▶ Request
Please rewrite every line of text in the data below as a Markdown table with the columns Row and Line, numbering the rows and skipping any blank lines. Leave the pictures out.

▶ Source material
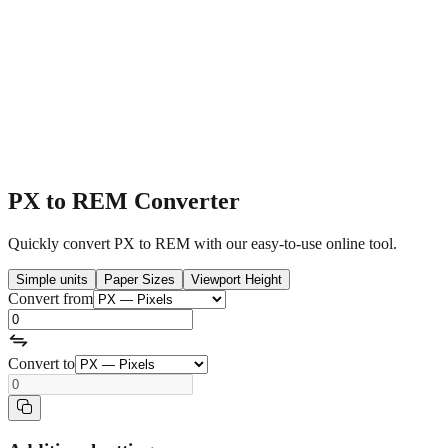
PX to REM Converter
Quickly convert PX to REM with our easy-to-use online tool.
Simple units
Paper Sizes
Viewport Height
Convert from
Convert to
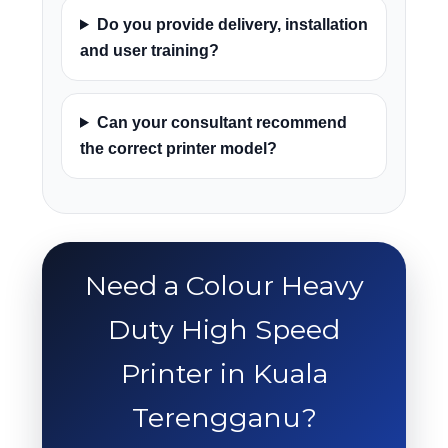
Do you provide delivery, installation
and user training?
Can your consultant recommend
the correct printer model?
Need a Colour Heavy
Duty High Speed
Printer in Kuala
Terengganu?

▶ Problem solution
| Row | Line |
|---|---|
| 1 | PX to REM Converter |
| 2 | Quickly convert PX to REM with our easy-to-use online tool. |
| 3 | Simple units |
| 4 | Paper Sizes |
| 5 | Viewport Height |
| 6 | Convert from |
| 7 | Convert to |
| 8 | Do you provide delivery, installation |
| 9 | and user training? |
| 10 | Can your consultant recommend |
| 11 | the correct printer model? |
| 12 | Need a Colour Heavy |
| 13 | Duty High Speed |
| 14 | Printer in Kuala |
| 15 | Terengganu? |